[Records contained in a dataset]

▬▬▬

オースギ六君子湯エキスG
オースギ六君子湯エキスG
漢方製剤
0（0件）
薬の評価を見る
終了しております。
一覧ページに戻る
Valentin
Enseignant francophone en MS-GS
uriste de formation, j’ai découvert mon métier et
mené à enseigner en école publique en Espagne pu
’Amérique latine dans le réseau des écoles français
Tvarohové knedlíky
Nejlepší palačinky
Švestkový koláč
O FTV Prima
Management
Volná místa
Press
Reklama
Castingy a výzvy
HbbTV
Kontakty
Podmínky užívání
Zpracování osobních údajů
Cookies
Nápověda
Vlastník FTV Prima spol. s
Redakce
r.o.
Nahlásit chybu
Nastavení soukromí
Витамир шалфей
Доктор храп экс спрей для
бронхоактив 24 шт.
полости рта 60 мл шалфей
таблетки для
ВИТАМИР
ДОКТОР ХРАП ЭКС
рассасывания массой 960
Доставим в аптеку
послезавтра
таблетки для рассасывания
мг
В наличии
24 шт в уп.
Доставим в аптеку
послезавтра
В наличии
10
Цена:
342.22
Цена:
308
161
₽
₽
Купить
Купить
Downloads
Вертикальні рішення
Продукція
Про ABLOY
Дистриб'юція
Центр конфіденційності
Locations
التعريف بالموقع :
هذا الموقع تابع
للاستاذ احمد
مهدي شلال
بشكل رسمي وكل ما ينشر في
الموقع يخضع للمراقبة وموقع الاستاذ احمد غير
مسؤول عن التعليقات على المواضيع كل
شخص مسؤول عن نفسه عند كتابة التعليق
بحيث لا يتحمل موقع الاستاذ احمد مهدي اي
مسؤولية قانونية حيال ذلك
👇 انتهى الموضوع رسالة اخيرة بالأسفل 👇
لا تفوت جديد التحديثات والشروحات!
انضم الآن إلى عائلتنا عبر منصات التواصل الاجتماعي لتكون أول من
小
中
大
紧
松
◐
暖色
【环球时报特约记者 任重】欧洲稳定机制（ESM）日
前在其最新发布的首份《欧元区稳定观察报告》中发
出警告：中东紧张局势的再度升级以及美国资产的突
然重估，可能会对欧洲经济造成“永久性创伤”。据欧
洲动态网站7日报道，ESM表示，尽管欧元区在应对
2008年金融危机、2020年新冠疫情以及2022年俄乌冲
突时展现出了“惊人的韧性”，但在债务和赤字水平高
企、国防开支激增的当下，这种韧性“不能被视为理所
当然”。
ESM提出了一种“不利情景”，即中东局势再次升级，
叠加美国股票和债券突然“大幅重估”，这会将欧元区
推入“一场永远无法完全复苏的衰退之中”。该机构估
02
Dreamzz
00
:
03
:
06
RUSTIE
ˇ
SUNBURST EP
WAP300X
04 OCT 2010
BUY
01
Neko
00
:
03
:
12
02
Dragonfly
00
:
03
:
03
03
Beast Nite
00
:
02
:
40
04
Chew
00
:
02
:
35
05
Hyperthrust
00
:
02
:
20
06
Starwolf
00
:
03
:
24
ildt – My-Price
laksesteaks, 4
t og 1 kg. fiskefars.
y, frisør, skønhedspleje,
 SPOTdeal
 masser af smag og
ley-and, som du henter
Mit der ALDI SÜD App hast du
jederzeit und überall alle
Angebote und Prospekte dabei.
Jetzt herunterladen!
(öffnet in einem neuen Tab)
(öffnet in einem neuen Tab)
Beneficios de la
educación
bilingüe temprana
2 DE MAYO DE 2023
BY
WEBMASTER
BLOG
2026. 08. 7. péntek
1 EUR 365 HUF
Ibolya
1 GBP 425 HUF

▬▬▬

**Problem description**
Reproduce every one of the rows above word for word, keeping each line and its order unchanged.

**Answer box**
オースギ六君子湯エキスG
オースギ六君子湯エキスG
漢方製剤
0（0件）
薬の評価を見る
終了しております。
一覧ページに戻る
Valentin
Enseignant francophone en MS-GS
uriste de formation, j’ai découvert mon métier et
mené à enseigner en école publique en Espagne pu
’Amérique latine dans le réseau des écoles français
Tvarohové knedlíky
Nejlepší palačinky
Švestkový koláč
O FTV Prima
Management
Volná místa
Press
Reklama
Castingy a výzvy
HbbTV
Kontakty
Podmínky užívání
Zpracování osobních údajů
Cookies
Nápověda
Vlastník FTV Prima spol. s
Redakce
r.o.
Nahlásit chybu
Nastavení soukromí
Витамир шалфей
Доктор храп экс спрей для
бронхоактив 24 шт.
полости рта 60 мл шалфей
таблетки для
ВИТАМИР
ДОКТОР ХРАП ЭКС
рассасывания массой 960
Доставим в аптеку
послезавтра
таблетки для рассасывания
мг
В наличии
24 шт в уп.
Доставим в аптеку
послезавтра
В наличии
10
Цена:
342.22
Цена:
308
161
₽
₽
Купить
Купить
Downloads
Вертикальні рішення
Продукція
Про ABLOY
Дистриб'юція
Центр конфіденційності
Locations
التعريف بالموقع :
هذا الموقع تابع
للاستاذ احمد
مهدي شلال
بشكل رسمي وكل ما ينشر في
الموقع يخضع للمراقبة وموقع الاستاذ احمد غير
مسؤول عن التعليقات على المواضيع كل
شخص مسؤول عن نفسه عند كتابة التعليق
بحيث لا يتحمل موقع الاستاذ احمد مهدي اي
مسؤولية قانونية حيال ذلك
👇 انتهى الموضوع رسالة اخيرة بالأسفل 👇
لا تفوت جديد التحديثات والشروحات!
انضم الآن إلى عائلتنا عبر منصات التواصل الاجتماعي لتكون أول من
小
中
大
紧
松
◐
暖色
【环球时报特约记者 任重】欧洲稳定机制（ESM）日
前在其最新发布的首份《欧元区稳定观察报告》中发
出警告：中东紧张局势的再度升级以及美国资产的突
然重估，可能会对欧洲经济造成“永久性创伤”。据欧
洲动态网站7日报道，ESM表示，尽管欧元区在应对
2008年金融危机、2020年新冠疫情以及2022年俄乌冲
突时展现出了“惊人的韧性”，但在债务和赤字水平高
企、国防开支激增的当下，这种韧性“不能被视为理所
当然”。
ESM提出了一种“不利情景”，即中东局势再次升级，
叠加美国股票和债券突然“大幅重估”，这会将欧元区
推入“一场永远无法完全复苏的衰退之中”。该机构估
02
Dreamzz
00
:
03
:
06
RUSTIE
ˇ
SUNBURST EP
WAP300X
04 OCT 2010
BUY
01
Neko
00
:
03
:
12
02
Dragonfly
00
:
03
:
03
03
Beast Nite
00
:
02
:
40
04
Chew
00
:
02
:
35
05
Hyperthrust
00
:
02
:
20
06
Starwolf
00
:
03
:
24
ildt – My-Price
laksesteaks, 4
t og 1 kg. fiskefars.
y, frisør, skønhedspleje,
 SPOTdeal
 masser af smag og
ley-and, som du henter
Mit der ALDI SÜD App hast du
jederzeit und überall alle
Angebote und Prospekte dabei.
Jetzt herunterladen!
(öffnet in einem neuen Tab)
(öffnet in einem neuen Tab)
Beneficios de la
educación
bilingüe temprana
2 DE MAYO DE 2023
BY
WEBMASTER
BLOG
2026. 08. 7. péntek
1 EUR 365 HUF
Ibolya
1 GBP 425 HUF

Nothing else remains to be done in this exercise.